Am J Otolaryngol. 2013 Sep-Oct;34(5):606-7. doi: 10.1016/j.amjoto.2013.02.009. Epub 2013 Apr 1.
1-Recognize difficulties and review techniques in long-segment laryngotracheal stenosis repair. 2-Contribute to increasing clinical and surgical skills in pediatric airway reconstruction through reporting our experience with a novel reconstruction technique involving use of a failed anterior graft and prolonged postoperative stenting.
10 year old male with history of burn injury who required a tracheostomy due to prolonged intubation/inhalational injury in 2005. Subglottic/tracheal stenosis was identified and he subsequently underwent anterior costal cartilage grafting involving the thyroid cartilage, cricoid cartilage, and trachea. He remained tracheostomy dependent for six years due to failed graft and postoperative complications despite several attempts to improve the airway with CO2 laser and balloon dilation. In 2011, preoperative CT with 3D reconstruction revealed a 32 mm long segment of complete stenosis. The patient underwent suprahyoid release and single stage reconstruction with cricotracheal resection and partial preservation of the anterior costal cartilage graft found in the luminal scar tissue.
Postoperatively the patient was stented with a nasal endotracheal tube for 2 weeks. Bronchoscopy showed mild tracheal collapse inferior to the site of anastamosis and granulation tissue at the site of anastomosis. Granulation tissue was removed and the subglottic anastomosis site was stented with a 2 cm Dumon stent for 6 months.

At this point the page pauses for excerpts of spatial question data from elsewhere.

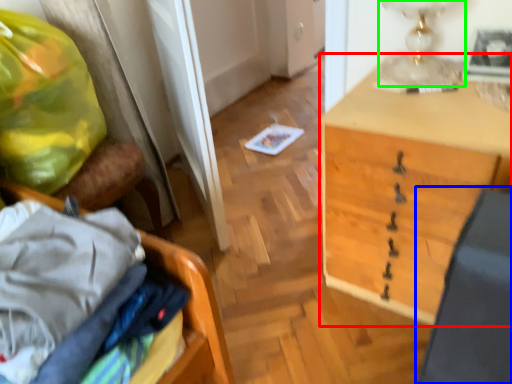
Question: Based on their relative distances, which object is farther from desk (highlighted by a red box)? Choose from swivel chair (highlighted by a blue box) and table lamp (highlighted by a green box).

Choices:
 (A) swivel chair
 (B) table lamp

Answer: (A)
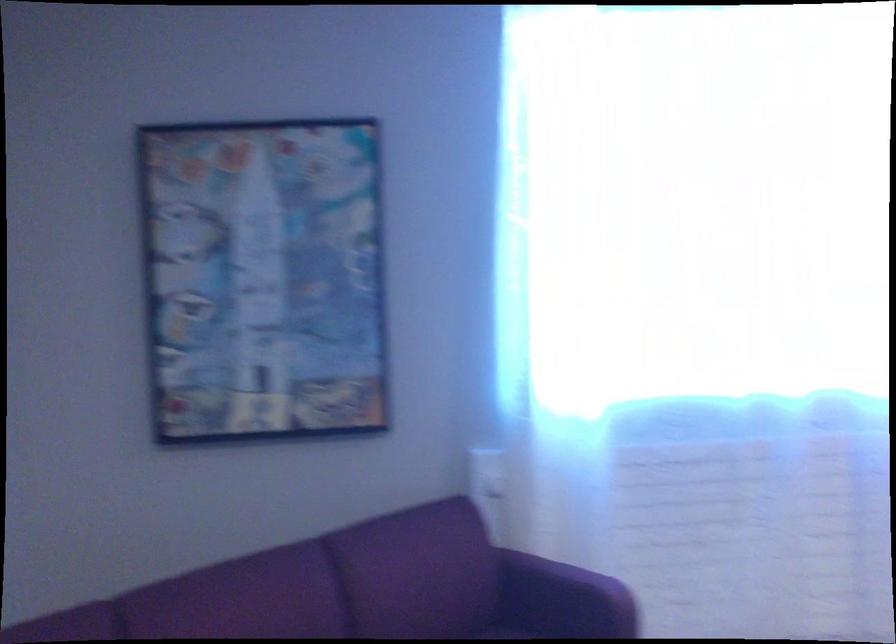
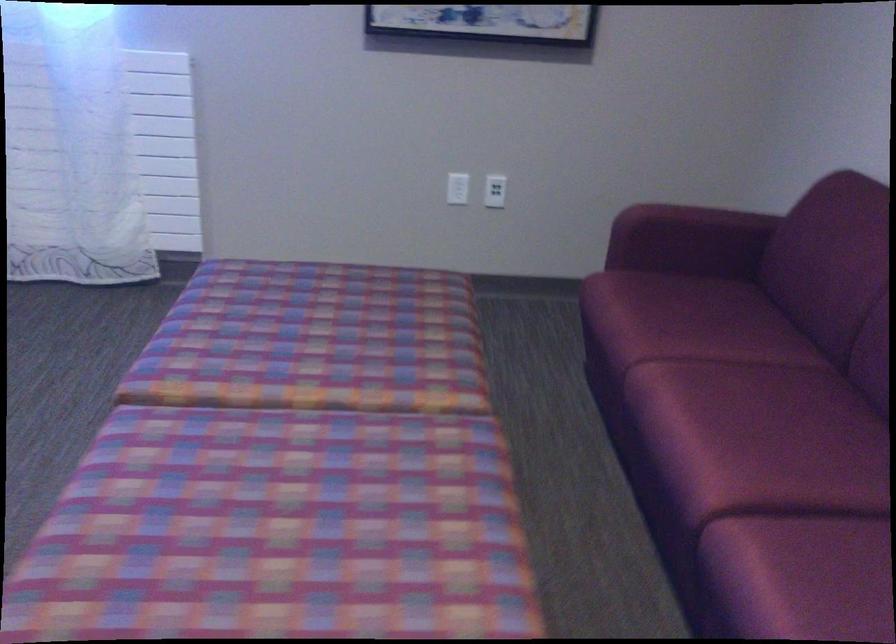
Question: What movement of the cameraman would produce the second image?

Choices:
 (A) Left
 (B) Right
 (C) Forward
 (D) Backward

Answer: (B)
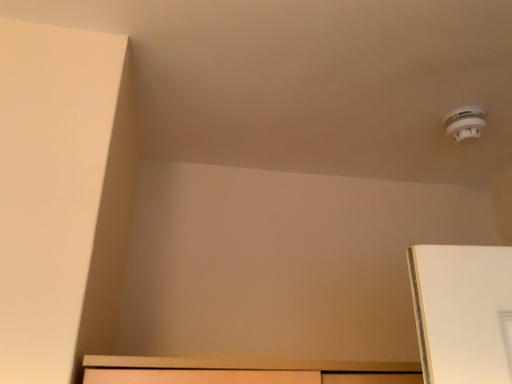
Image resolution: width=512 pixels, height=384 pixels. Describe the element at coordinates (464, 123) in the screenshot. I see `white plastic smoke detector at upper right` at that location.

This screenshot has height=384, width=512. I want to click on white plastic smoke detector at upper right, so click(x=464, y=123).

Find the location of a particular element. This screenshot has width=512, height=384. white plastic smoke detector at upper right is located at coordinates (464, 123).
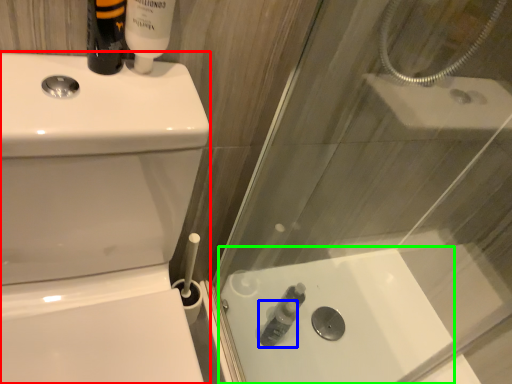
Question: Which object is positioned closest to toilet bowl (highlighted by a red box)? Select from toiletry (highlighted by a blue box) and bath (highlighted by a green box).

Choices:
 (A) toiletry
 (B) bath

Answer: (B)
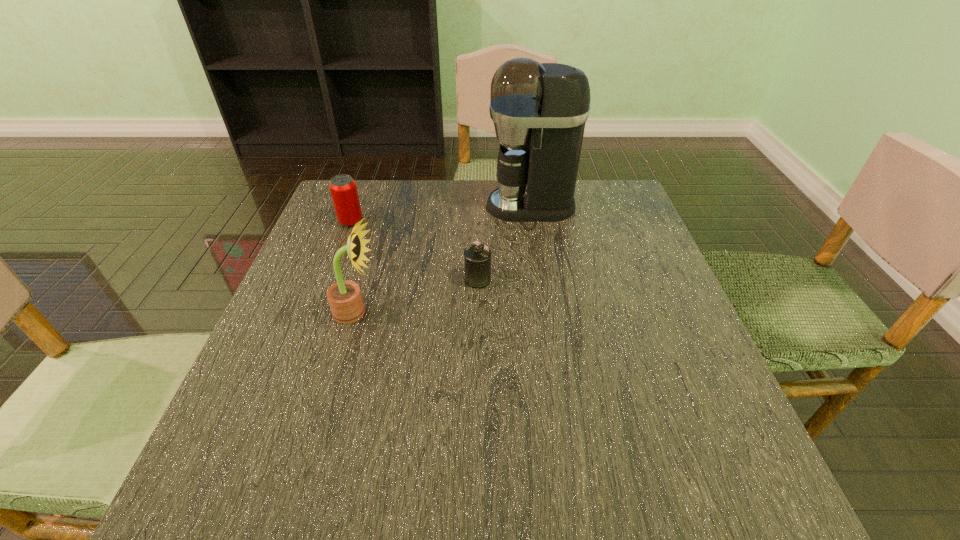
Find the location of `unoccupied area between the nearest object and the right can`. unoccupied area between the nearest object and the right can is located at coordinates (417, 296).

Locate an element on the screen. Image resolution: width=960 pixels, height=540 pixels. free space that is in between the taller can and the coffee maker is located at coordinates (441, 214).

The height and width of the screenshot is (540, 960). What are the coordinates of `unoccupied area between the farther can and the coffee maker` in the screenshot? It's located at (441, 214).

You are a GUI agent. You are given a task and a screenshot of the screen. Output one action in this format:
    pyautogui.click(x=<x>, y=<y>)
    Task: Click on the vacant area that lies between the coffee maker and the third farthest object
    
    Given the screenshot: What is the action you would take?
    pyautogui.click(x=504, y=243)

This screenshot has height=540, width=960. In order to click on free space that is in between the tallest object and the third farthest object in this screenshot , I will do `click(504, 243)`.

Find the location of `object that can be found as the third closest to the farther can`. object that can be found as the third closest to the farther can is located at coordinates (539, 110).

Identify which object is the second nearest to the third farthest object. Please provide its 2D coordinates. Your answer should be formatted as a tuple, i.e. [(x, y)], where the tuple contains the x and y coordinates of a point satisfying the conditions above.

[(539, 110)]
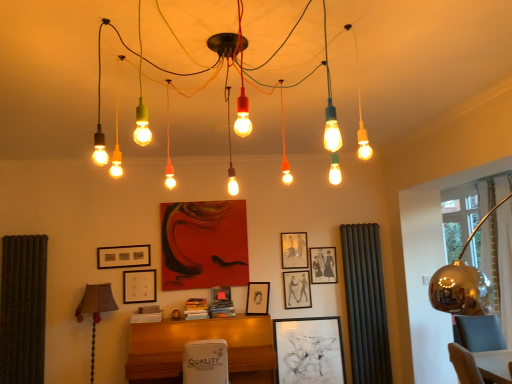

The problem of long segment stenosis after failed cartilage graft reconstruction of the airway is evaluated and a novel technique of laryngotracheal reconstruction involving a pre-existing failed anterior graft and short segment stenting is described.
一名 10 岁男性,因 2005 年长时间插管/吸入性损伤而需要行气管造口术,有烧伤病史。发现有会厌下/气管狭窄,随后他接受了前肋软骨移植术,涉及甲状软骨、环状软骨和气管。尽管多次尝试使用 CO2 激光和球囊扩张来改善气道,但由于移植物失败和术后并发症,他仍依赖气管造口术 6 年。2011 年,术前 CT 加 3D 重建显示有 32 毫米长的完全狭窄段。患者接受了悬雍垂松解和一期重建术,行环状软骨和部分保留在前植骨的前肋软骨移植术。
术后患者用鼻气管内管支架固定 2 周。支气管镜检查显示吻合口下方的气管有轻度塌陷和吻合口处有肉芽组织。切除肉芽组织后,用 2cm 的 Dumon 支架在声门下吻合口处支架固定 6 个月。
评估气道软骨移植重建失败后长段狭窄的问题,并描述一种涉及预先存在的失败前植骨和短段支架的新型喉气管重建技术。